* _Exercise_:
Omit the images. Copy each entry word for word.

*** The data ***

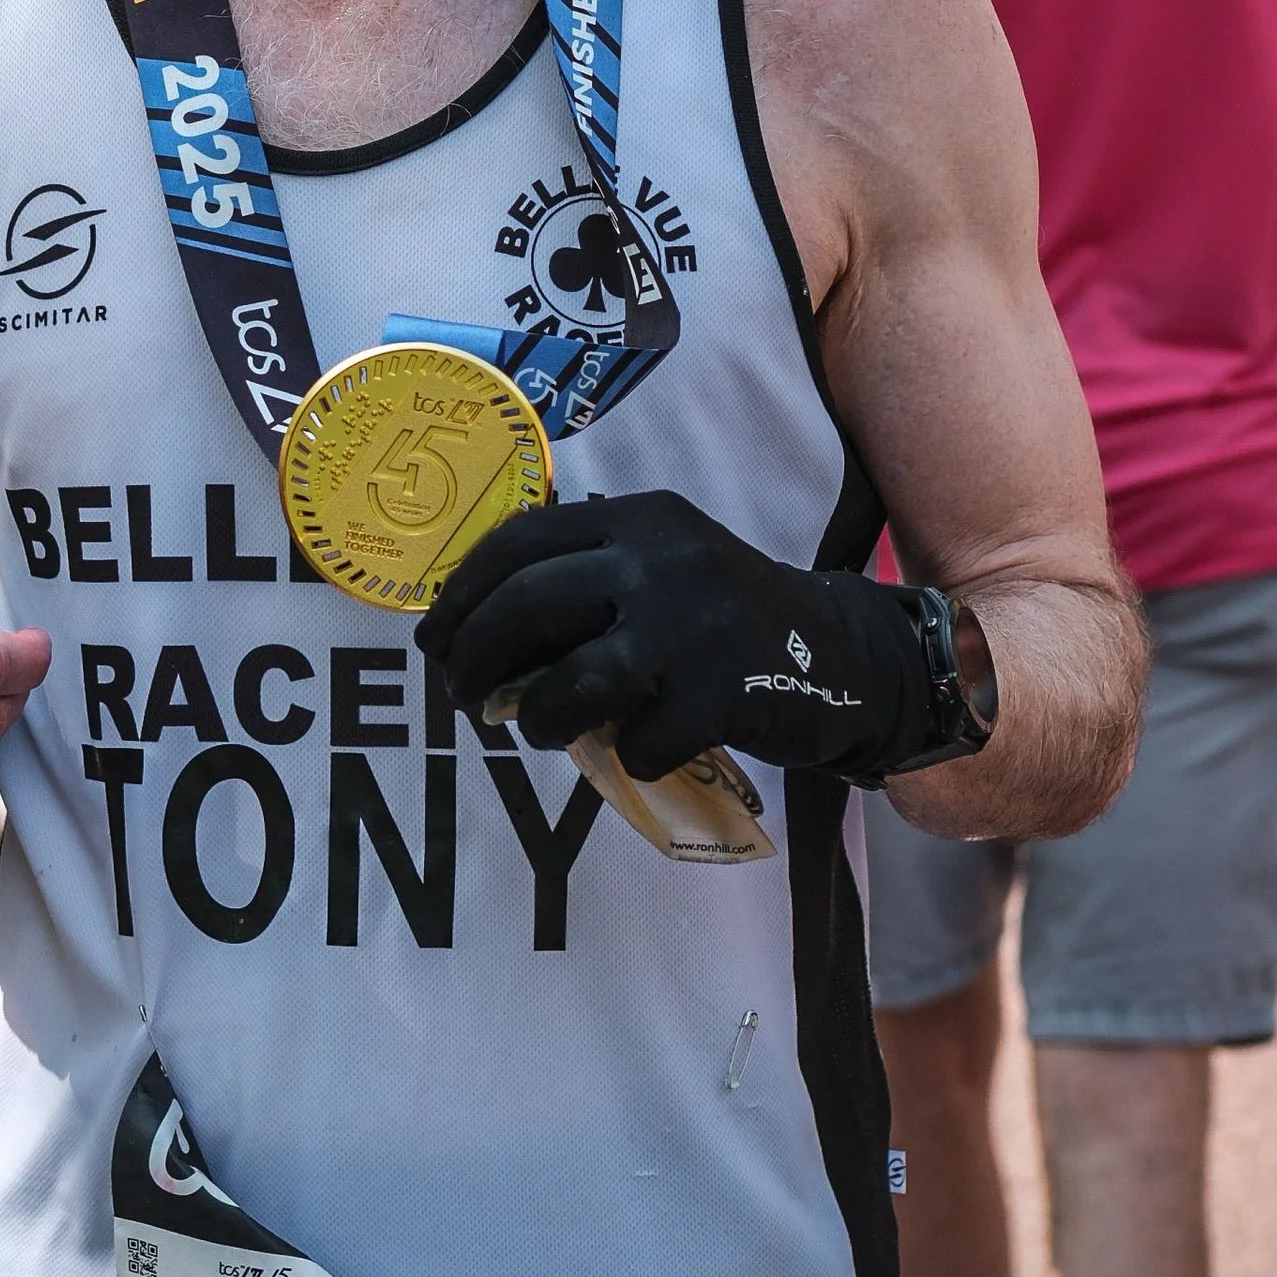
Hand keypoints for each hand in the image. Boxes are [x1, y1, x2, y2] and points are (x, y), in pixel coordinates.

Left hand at [418, 488, 930, 783]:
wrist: (844, 655)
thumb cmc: (726, 616)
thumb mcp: (664, 563)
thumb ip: (588, 578)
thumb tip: (476, 633)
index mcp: (639, 519)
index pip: (519, 541)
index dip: (462, 592)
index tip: (433, 636)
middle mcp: (660, 560)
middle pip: (526, 607)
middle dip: (474, 658)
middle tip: (462, 695)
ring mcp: (692, 628)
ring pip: (568, 684)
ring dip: (535, 718)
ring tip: (534, 730)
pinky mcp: (721, 695)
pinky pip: (638, 743)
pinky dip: (630, 757)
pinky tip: (641, 751)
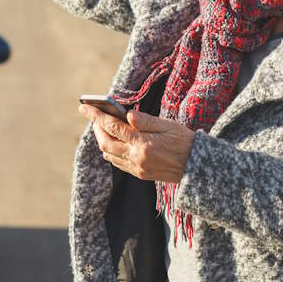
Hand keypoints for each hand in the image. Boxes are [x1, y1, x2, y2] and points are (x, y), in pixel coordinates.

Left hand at [79, 104, 195, 182]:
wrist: (197, 166)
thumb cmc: (184, 141)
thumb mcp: (167, 125)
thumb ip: (145, 121)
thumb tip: (126, 114)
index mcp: (143, 144)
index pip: (113, 127)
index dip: (96, 116)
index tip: (85, 107)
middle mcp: (137, 158)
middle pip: (105, 143)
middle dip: (96, 128)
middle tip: (93, 116)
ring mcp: (137, 168)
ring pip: (109, 154)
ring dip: (102, 140)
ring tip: (102, 126)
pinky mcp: (140, 174)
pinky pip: (118, 162)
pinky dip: (111, 150)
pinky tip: (114, 142)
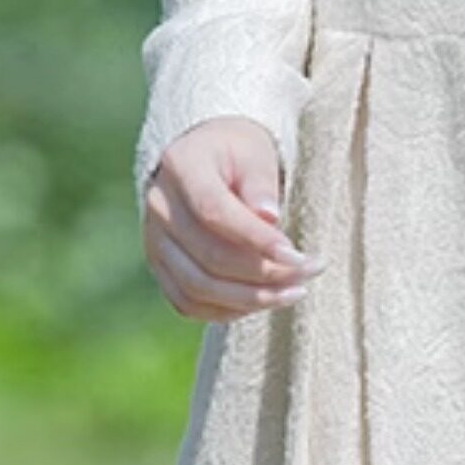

***

* _Solution for this problem_:
Hand keypoints for each hand in the image. Boxes are [x1, y1, x2, y2] and points are (x, y), in pixel coordinates.

Left hand at [418, 488, 930, 783]:
wrist: (844, 655)
thumb cmc: (726, 616)
thumb mcp: (664, 563)
thumb ip: (588, 578)
thumb tip: (476, 633)
index mcp: (639, 519)
index pip: (519, 541)
index dip: (462, 592)
index tip: (433, 636)
middle mcp: (660, 560)
middle pip: (526, 607)
middle dip: (474, 658)
middle tip: (462, 695)
ring mcp: (692, 628)
ring pip: (568, 684)
ring dip: (535, 718)
ring tip: (534, 730)
pinky mcp: (721, 695)
pinky pip: (638, 743)
pinky dip: (630, 757)
pinky tip: (641, 751)
Hand keypoints for each hand in the image. Boxes are [x1, y1, x2, y2] and points are (x, y), in pixel coordinates.

Left hand at [79, 104, 195, 182]:
wrist: (197, 166)
thumb cmc: (184, 141)
thumb mcp: (167, 125)
thumb ip: (145, 121)
thumb tip: (126, 114)
index mcp: (143, 144)
index pip: (113, 127)
index dip: (96, 116)
index tip: (85, 107)
middle mcp: (137, 158)
middle pip: (105, 143)
middle dip: (96, 128)
middle tip: (93, 116)
ring mcp: (137, 168)
ring pip: (109, 154)
ring dip: (102, 140)
ring tip: (102, 126)
pinky mcp: (140, 174)
pinky pip: (118, 162)
pinky dip: (111, 150)
pinky tip: (114, 142)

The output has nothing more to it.